Sorry folks, but there\’s a horrible mistake in these cost estimates.
The government faces a multibillion-pound bill to close up to 180 quangos and in some cases it could be a decade before any savings are felt, according to documents that show the scale of the struggle the Treasury is facing to cut the deficit.
Truly a terrible one.
The Audit Commission alone, which the communities secretary, Eric Pickles, has axed, is facing nearly £500m in liabilities. A letter from the chief executive, Eugene Sullivan, to the permanent secretary in Pickles\’s department and the National Audit Office warns that the costs include £75m in redundancy packages and £15m in contracts for rented properties. There is also an estimated £400m in pensions liabilities.
Spotted it yet?
Standards for England, the local government watchdog, receives an annual grant of £6m, but the costs of scrapping in terms of its pension liabilities alone could be up to £12m.

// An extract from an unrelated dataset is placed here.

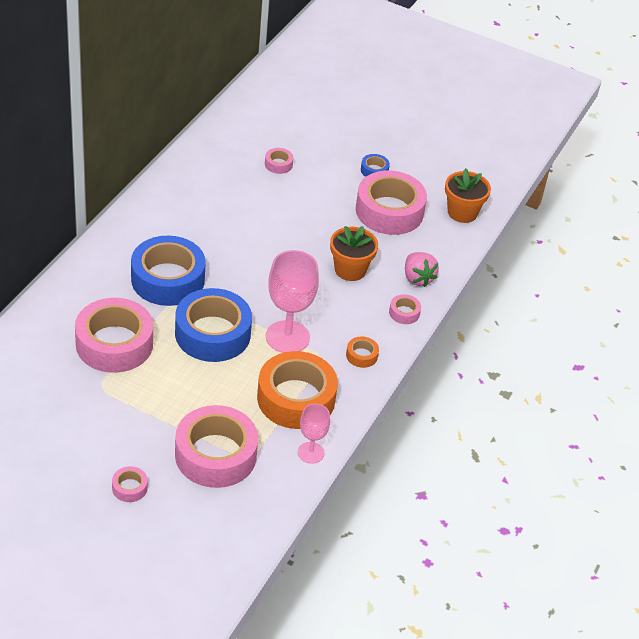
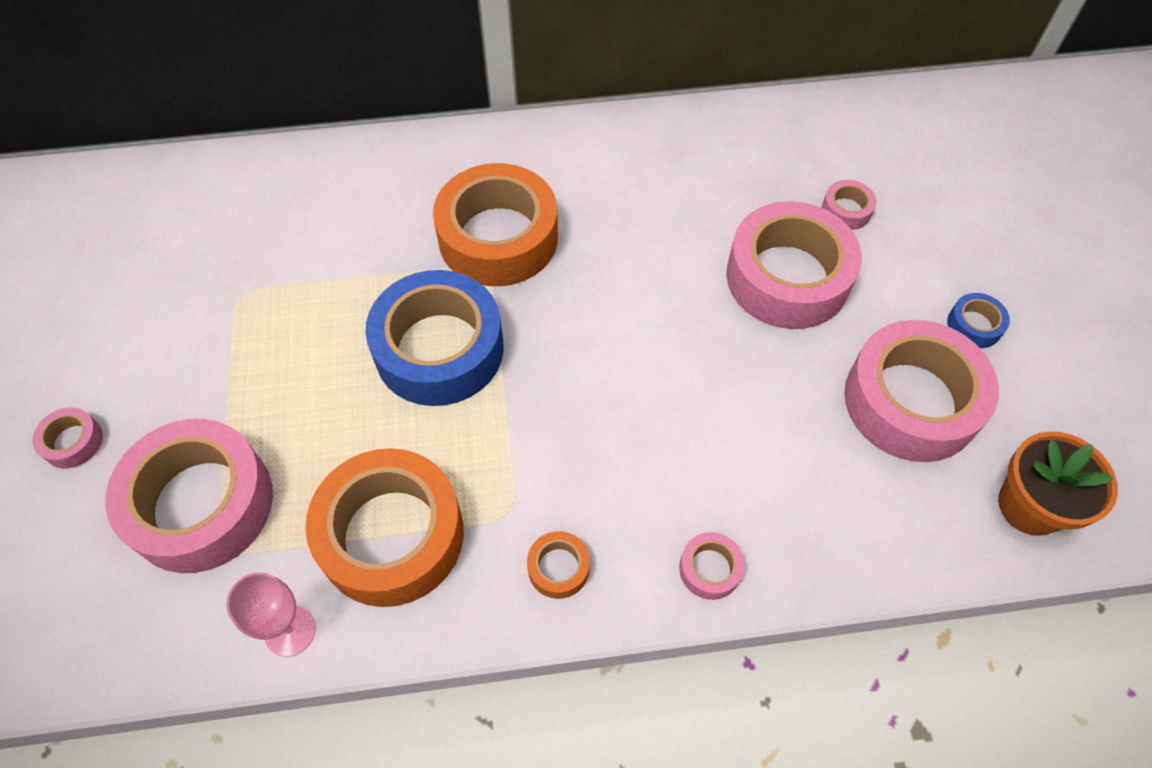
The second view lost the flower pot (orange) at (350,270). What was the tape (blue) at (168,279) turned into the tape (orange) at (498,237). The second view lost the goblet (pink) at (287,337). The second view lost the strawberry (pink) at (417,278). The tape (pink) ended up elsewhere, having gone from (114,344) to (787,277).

Yes, well done. Pensions liabilities.
These are sunk costs: we already owe these sums to the staff who work in said quangos. If we keep them going we not only owe these sums we also accrue further liabilities as each further year of service gives rise to further pension liabilities.
If we close the quangos then we do have to pay the accrued pension liabilities: but we don\’t accrue any further ones.
What this report is really doing, by showing us these accrued pensions rights, is showing us how much more expensive the quangos are than the usual figures tell us. For they are revealing not just the ongoing operating costs but those very pensions obligations which are accruing.
And the first rule of accountancy when dealing with sunk costs? Yup, ignore them in your decision making about the future.
So the £400 million from the Audit Commission, the £12 million from Standards for England, these numbers, because we already owe them come what may, should be ignored in our calculations of whether we should continue to run the Audit Commission or Standards for England.
We should only consider the extra pensions liabilities which will accrue from continuing to run them. Which, as above, seem to be rather larger, and thus closing them down saving more money, than commonly thought.